Subject: Re: [boost] Interest in a Bloom Filter?
From: Milosz Marian HULBOJ (mhulboj_at_[hidden])
Date: 2009-06-15 07:21:29


Dean Michael Berris wrote:
> Hi Milosz,
>
> On Mon, Jun 15, 2009 at 2:49 PM, Milosz Marian HULBOJ<mhulboj_at_[hidden]> wrote:
>> - It would be nice to have the option of using `double-hashing' schema,
>> where all the hashes are generated according to:
>> hash(i) = h1(x) + i*h2(x)
>> or the squared/cubed variant:
>> hash(i) = h1(x) + i*h2(x) + i*i (*i)
>>
>
> This is interesting.

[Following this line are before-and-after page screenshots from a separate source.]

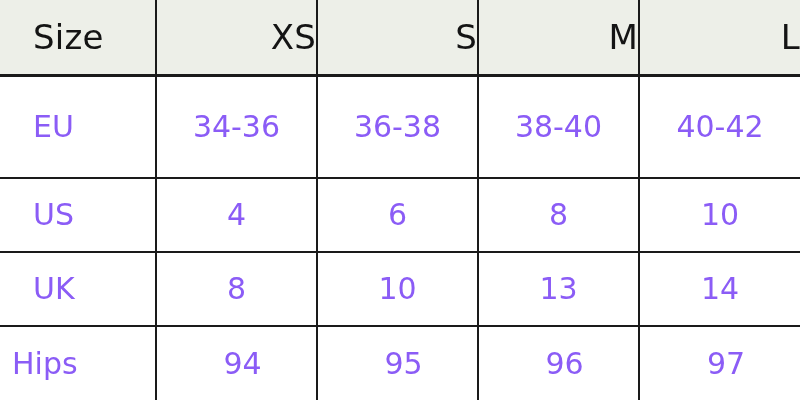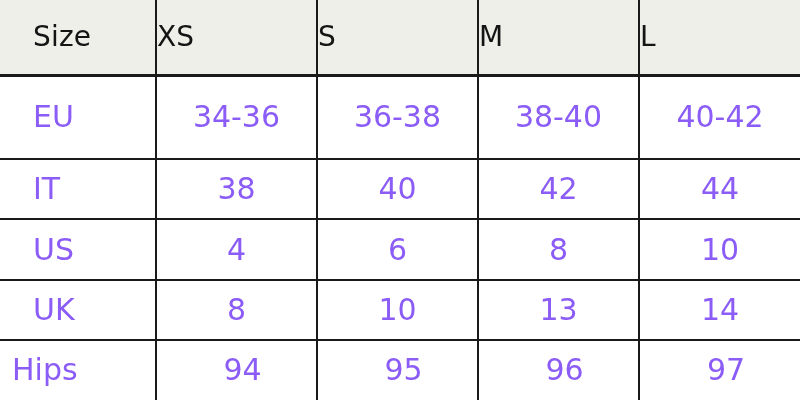--- a/index.html
+++ b/index.html
@@ -36,7 +36,7 @@
   .size-chart thead th {
     background: #edefe8;
     font-weight: 400;
-    font-size: 28px;
+    font-size: 34px;
     line-height: 1;
     letter-spacing: 0.2px;
     padding: 0;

I'd think this would have to be implemented by
> the user of the bloom_filter in the HashFunctions template parameter.
>
>> - one hash value can be potentially used to generate many hash values. For
>> example, if you need 16-bit hashes, then from the hash function producing
>> 32-bit hash-value you could get 2 values. This can be in turn combined with
>> the previous point - double hashing.

Hi Dean,

The bottom line of the two points above is that in order to hash for the
bloom filter (in the double-hashing schema) one only needs to:
- invoke hash function once
- split the bits and do few multiplications and additions
Still I didn't have time to look into yours implementation to see
whether the above can be used seamlessly.

There are also variants of double hashing to be more cache-line
friendly, but personally the idea presented above was sufficient for my
needs (for the hashing functions I've been using the TR1 hash and murmur
hash).

Regards,
Milosz